**Action item:**
Output as a numbered list the lines from the one containing "SÍGUENOS EN" through the one containing "medianas empresas del", both included, omitting any blank lines.

**Record excerpts:**
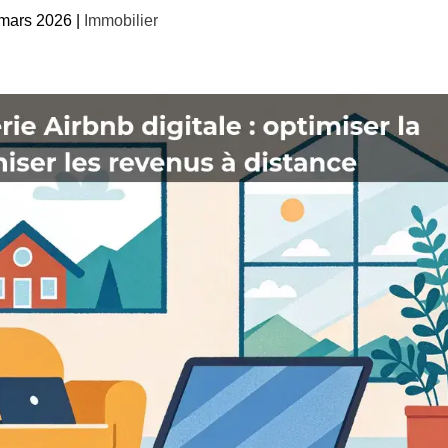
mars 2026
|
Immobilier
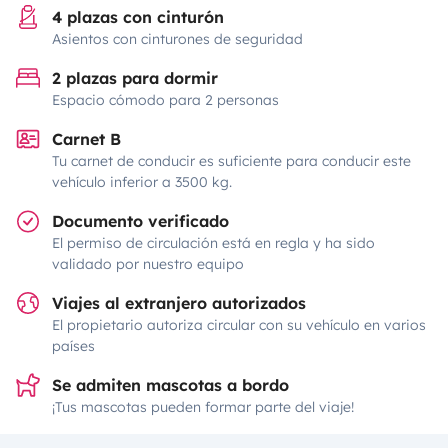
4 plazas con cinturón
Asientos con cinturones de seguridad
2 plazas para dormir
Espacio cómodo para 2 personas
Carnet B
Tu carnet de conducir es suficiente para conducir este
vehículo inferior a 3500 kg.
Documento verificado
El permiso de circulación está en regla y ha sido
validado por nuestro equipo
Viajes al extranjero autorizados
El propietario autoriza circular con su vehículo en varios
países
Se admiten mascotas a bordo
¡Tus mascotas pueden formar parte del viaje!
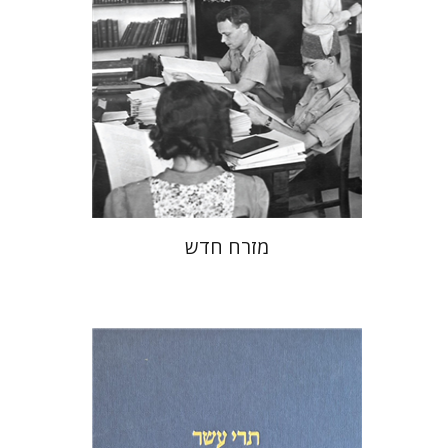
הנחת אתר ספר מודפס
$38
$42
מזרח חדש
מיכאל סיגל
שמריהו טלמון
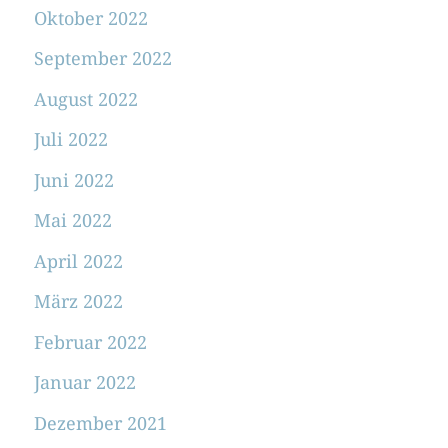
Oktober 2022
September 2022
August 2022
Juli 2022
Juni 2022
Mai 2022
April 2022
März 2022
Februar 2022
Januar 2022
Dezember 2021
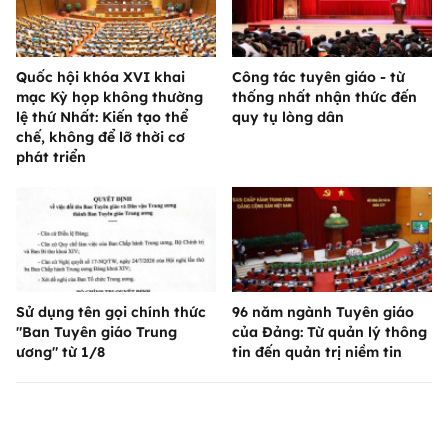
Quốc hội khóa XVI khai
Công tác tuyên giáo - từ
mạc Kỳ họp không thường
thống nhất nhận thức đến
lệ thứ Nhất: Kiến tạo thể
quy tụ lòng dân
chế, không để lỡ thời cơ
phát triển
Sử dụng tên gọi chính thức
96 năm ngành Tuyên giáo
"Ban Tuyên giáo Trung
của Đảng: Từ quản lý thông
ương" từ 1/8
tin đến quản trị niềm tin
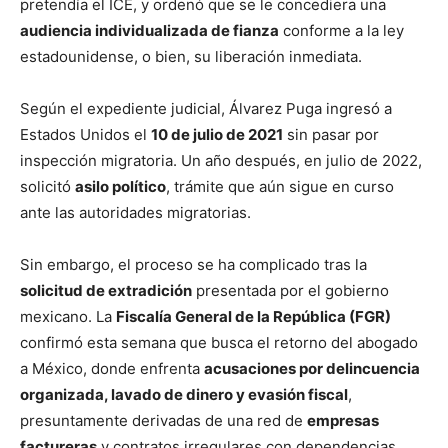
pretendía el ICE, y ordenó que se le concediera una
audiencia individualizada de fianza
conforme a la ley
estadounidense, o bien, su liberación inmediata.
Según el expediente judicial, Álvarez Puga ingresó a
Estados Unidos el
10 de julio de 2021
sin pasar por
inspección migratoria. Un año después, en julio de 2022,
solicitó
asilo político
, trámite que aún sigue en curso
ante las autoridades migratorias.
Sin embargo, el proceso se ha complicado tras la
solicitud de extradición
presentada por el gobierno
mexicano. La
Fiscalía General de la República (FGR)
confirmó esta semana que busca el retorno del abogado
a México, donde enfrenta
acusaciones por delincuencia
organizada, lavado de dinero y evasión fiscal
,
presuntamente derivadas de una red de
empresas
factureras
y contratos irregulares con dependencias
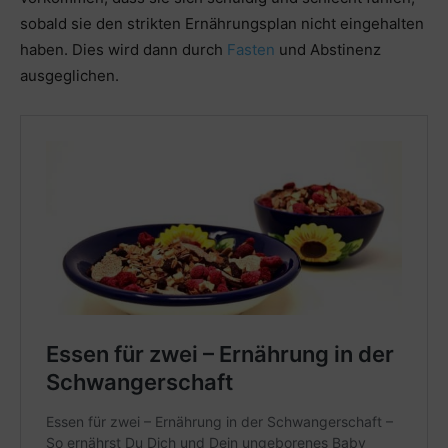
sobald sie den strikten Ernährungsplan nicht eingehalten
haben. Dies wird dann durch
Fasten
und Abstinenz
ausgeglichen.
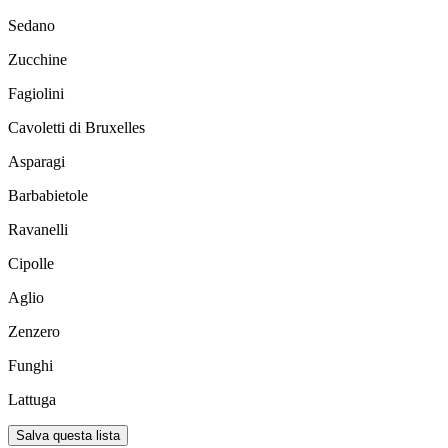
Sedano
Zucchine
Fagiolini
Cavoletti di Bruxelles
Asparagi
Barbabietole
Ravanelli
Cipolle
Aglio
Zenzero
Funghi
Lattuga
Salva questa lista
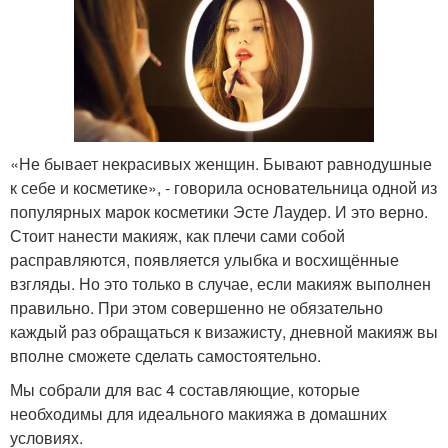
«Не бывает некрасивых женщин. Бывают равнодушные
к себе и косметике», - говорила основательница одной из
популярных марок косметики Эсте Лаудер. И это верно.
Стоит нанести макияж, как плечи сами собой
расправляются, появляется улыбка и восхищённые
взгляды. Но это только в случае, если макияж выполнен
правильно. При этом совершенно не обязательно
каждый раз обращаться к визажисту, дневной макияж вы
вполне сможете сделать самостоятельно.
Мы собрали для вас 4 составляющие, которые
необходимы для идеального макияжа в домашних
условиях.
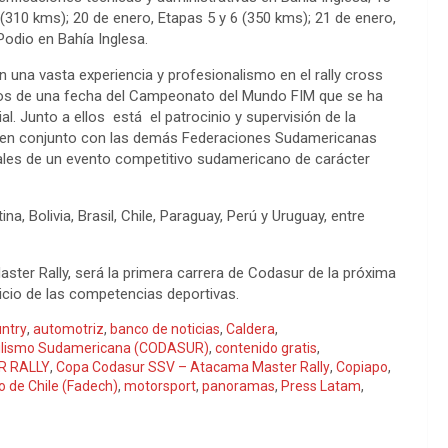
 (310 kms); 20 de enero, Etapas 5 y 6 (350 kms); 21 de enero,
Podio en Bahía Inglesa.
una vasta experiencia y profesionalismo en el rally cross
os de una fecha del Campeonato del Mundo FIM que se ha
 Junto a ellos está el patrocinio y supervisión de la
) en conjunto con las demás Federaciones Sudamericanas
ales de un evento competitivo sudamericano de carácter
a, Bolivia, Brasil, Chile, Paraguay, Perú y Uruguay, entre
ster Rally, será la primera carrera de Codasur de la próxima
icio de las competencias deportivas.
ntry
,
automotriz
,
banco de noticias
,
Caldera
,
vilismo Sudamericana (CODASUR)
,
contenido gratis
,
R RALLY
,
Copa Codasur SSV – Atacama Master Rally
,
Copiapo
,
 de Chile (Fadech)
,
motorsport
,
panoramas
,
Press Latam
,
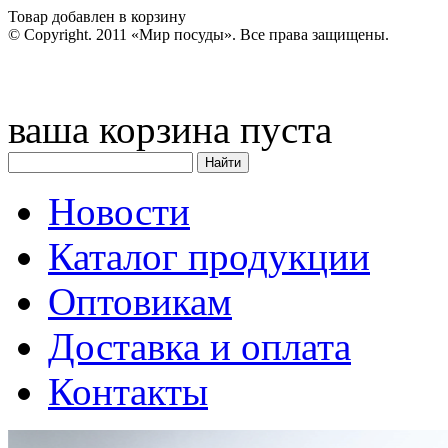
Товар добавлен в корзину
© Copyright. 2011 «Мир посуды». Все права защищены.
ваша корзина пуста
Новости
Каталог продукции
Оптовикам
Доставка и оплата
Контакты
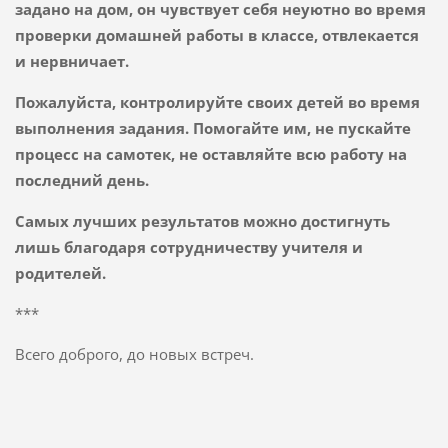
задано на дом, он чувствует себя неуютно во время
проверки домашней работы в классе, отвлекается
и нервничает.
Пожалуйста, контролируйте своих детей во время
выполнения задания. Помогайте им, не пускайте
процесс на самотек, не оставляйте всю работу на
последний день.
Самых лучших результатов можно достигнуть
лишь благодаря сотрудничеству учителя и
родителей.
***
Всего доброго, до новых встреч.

...

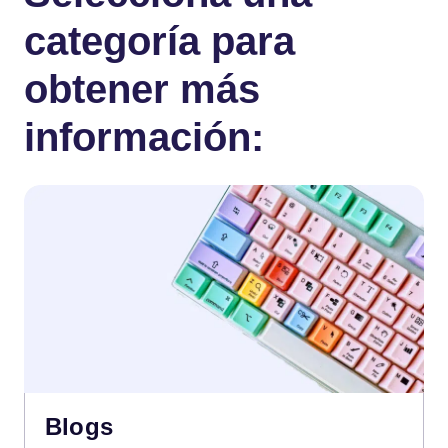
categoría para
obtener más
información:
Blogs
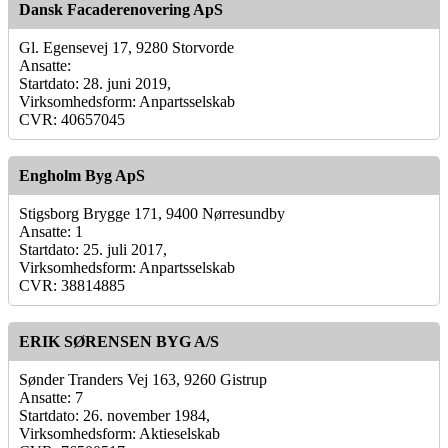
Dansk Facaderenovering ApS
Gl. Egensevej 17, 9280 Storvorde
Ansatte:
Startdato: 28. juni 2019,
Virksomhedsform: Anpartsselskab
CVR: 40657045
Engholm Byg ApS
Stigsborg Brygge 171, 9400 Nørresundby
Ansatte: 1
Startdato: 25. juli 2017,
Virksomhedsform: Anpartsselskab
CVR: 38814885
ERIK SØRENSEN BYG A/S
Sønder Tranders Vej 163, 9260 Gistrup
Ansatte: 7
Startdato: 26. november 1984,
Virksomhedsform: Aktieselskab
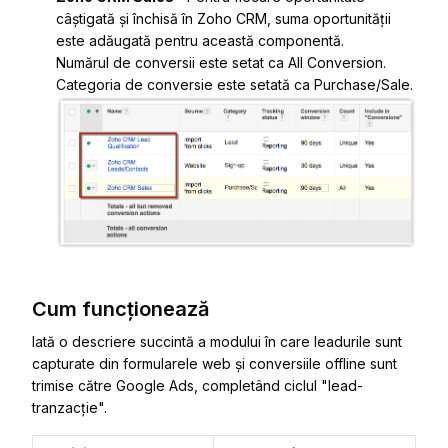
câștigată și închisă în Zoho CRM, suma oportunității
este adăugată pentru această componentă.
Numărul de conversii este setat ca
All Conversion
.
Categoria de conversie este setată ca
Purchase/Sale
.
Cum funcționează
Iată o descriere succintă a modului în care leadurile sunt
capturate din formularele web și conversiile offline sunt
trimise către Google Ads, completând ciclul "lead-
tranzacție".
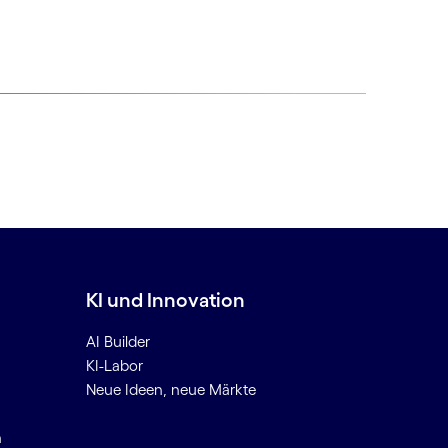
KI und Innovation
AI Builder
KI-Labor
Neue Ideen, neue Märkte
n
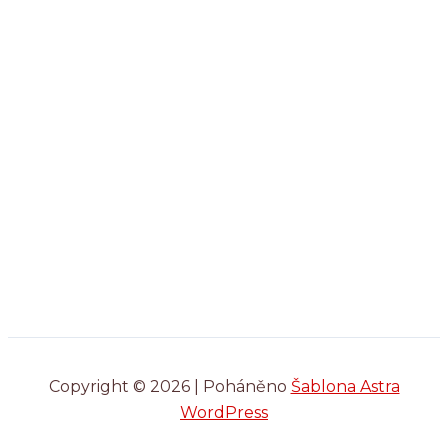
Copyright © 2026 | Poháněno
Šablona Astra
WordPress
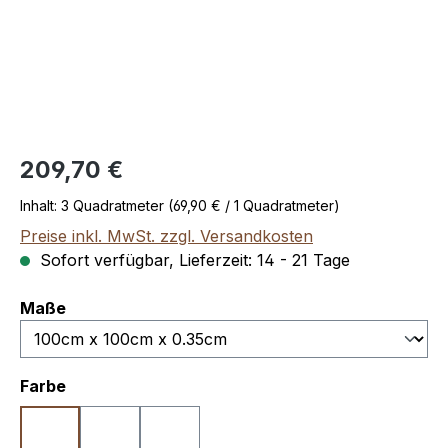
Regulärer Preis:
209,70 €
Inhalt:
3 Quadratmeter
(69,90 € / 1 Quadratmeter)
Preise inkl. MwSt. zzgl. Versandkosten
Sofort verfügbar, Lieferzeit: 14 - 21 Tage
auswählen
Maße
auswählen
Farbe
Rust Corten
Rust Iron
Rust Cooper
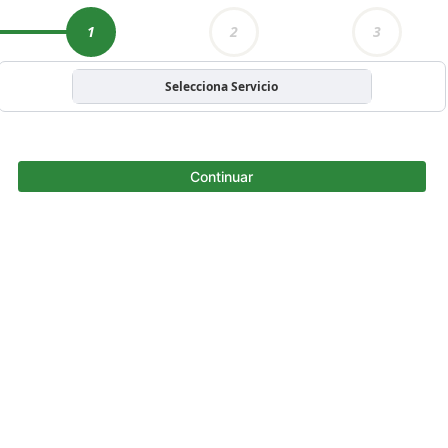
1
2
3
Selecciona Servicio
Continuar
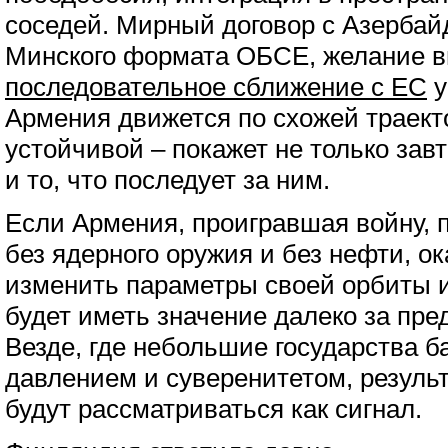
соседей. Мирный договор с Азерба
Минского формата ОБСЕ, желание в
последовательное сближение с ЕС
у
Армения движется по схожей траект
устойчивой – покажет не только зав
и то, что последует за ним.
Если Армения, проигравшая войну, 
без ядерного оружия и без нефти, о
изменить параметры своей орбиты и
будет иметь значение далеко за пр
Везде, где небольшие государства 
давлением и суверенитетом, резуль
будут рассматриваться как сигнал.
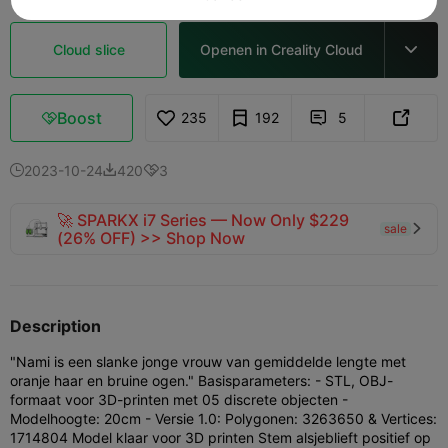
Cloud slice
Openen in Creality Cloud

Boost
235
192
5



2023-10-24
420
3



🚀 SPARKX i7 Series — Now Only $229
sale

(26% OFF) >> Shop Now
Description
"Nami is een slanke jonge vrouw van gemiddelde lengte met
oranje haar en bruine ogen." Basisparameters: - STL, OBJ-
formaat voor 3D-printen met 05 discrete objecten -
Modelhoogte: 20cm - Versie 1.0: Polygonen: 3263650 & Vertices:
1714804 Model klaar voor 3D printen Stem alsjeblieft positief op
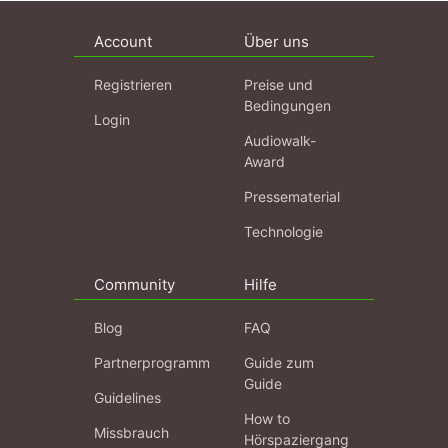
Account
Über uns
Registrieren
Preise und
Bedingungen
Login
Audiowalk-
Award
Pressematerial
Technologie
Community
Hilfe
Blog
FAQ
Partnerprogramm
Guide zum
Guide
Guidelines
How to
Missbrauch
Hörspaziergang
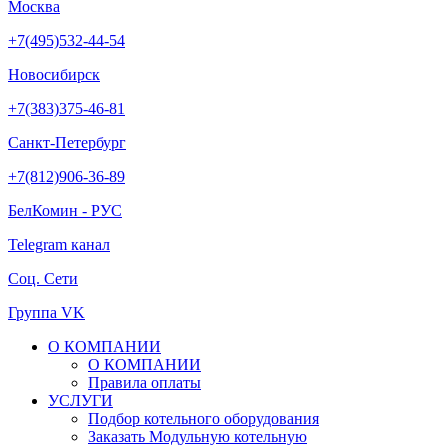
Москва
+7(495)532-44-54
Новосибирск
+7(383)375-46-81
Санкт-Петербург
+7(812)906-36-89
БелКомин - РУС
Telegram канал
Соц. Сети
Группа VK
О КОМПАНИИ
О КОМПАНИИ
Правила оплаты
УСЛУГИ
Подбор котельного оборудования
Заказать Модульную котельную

* * *

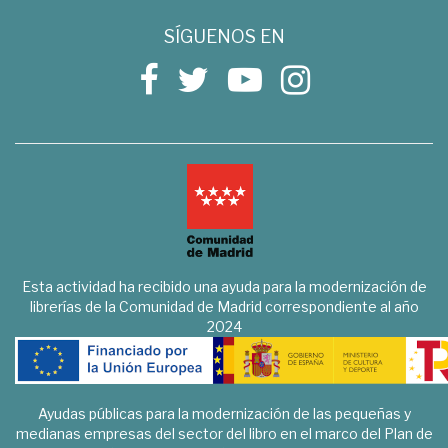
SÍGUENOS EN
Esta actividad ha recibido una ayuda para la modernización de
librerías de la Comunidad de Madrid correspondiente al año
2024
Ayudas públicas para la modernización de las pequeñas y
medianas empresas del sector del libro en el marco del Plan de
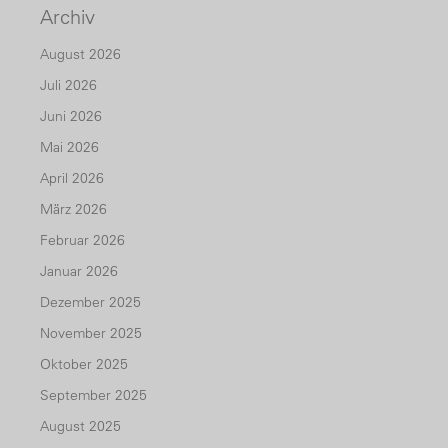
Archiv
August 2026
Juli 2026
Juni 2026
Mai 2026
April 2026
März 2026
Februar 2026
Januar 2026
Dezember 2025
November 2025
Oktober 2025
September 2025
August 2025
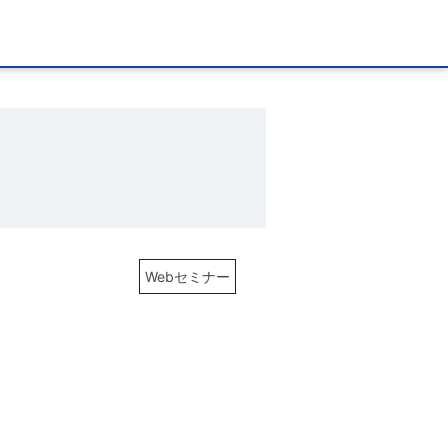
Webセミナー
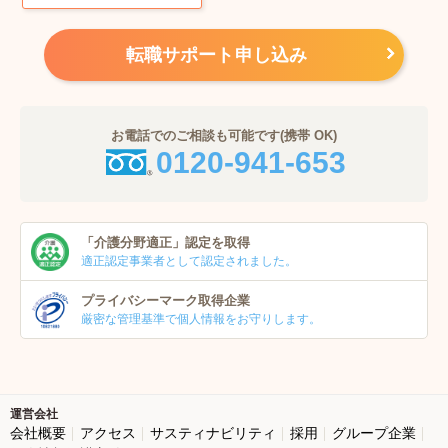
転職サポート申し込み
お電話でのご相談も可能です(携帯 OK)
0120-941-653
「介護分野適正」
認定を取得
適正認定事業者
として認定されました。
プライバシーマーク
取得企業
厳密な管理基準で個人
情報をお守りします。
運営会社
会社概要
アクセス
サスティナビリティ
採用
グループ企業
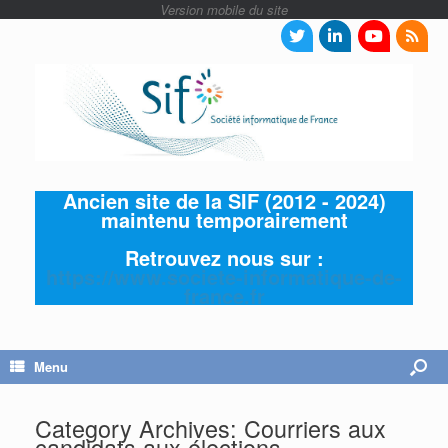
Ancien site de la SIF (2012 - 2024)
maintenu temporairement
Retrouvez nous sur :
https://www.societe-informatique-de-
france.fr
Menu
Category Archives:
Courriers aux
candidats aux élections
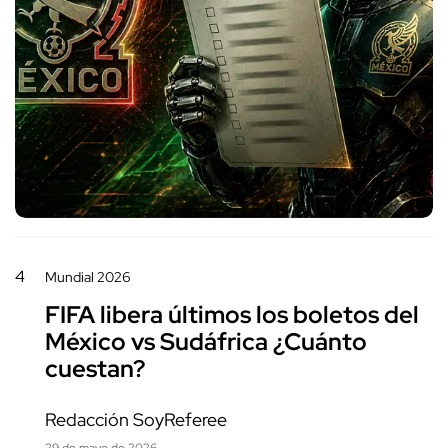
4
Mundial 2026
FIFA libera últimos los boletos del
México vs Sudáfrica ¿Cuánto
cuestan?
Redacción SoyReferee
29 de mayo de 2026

**Response area:**
1. SÍGUENOS EN
2. Esta actividad ha recibido una ayuda para la modernización de
3. librerías de la Comunidad de Madrid correspondiente al año
4. 2024
5. Ayudas públicas para la modernización de las pequeñas y
6. medianas empresas del sector del libro en el marco del Plan de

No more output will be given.